Mense ospedaliere in crisi, a Vibo i costi più elevati della Calabria

La diminuzione dei ricoveri e la chiusura di alcuni reparti per la fatiscenza delle strutture determinano una situazione ormai insostenibile

Il costo delle mense negli ospedali vibonesi è il più alto della Calabria. Le spese sono determinate da sue fattori: da una parte la diminuzione dei posti letto, dall’altra l’esigenza di mantenere in servizio il personale esterno.  Un vero e proprio ostacolo davanti al quale neppure i sindacati sono riusciti nell’intento di mediare. 
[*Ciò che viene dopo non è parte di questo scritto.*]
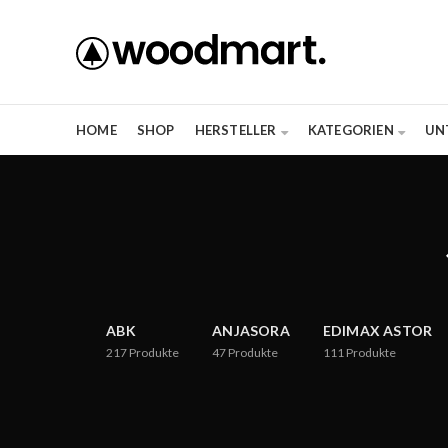
HOME
SHOP
HERSTELLER
KATEGORIEN
UN
ABK
ANJASORA
EDIMAX ASTOR
217
Produkte
47
Produkte
111
Produkte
I numeri. Poco più di trenta lavoratori sono impiegati da anni in questo settore. Tra cucine, sale mensa, reparti e laboratori. Numeri difficili da mantenere ora che i nosocomi sono passati da 350 a circa 150 posti letto, con una contrazione superiore al 50%.  E non è tutto. Le carenze strutturali e la diminuzione del personale sanitario – scrive stamane la Gazzetta del Sud – hanno comportato la chiusura di alcuni reparti con conseguente aumento dell’emigrazione sanitaria in direzione di altre strutture regionale, oltre che verso il Centro-Nord. 

Dalla Siarc alla Dussman. Tutto è iniziato nel 2007, quando l’appalto per il servizio-mensa se lo era aggiudicato la Siarc. Tre anni che divennero un calvario con situazioni strutturali  gradualmente degenerate fino ad arrivare alla chiusura di reparti a seguito di varie ispezioni dei Nas.  Nel 2010 l’azienda fece rescindere il contratto, il cui costo ammontava allora a 10 euro a paziente. Ne scaturì una lunga mediazione, e venne messo a punto un nuovo capitolato d’appalto.  Oggi le cose non sono affatto migliorate. Con meno pazienti e meno posti letto, servono ben 16 euro a paziente. Un costo altissimo, il più elevato della regione. Intanto, oggi riapre il punto di cottura di Tropea. Per lo Jazzolino bisognerà aspettare.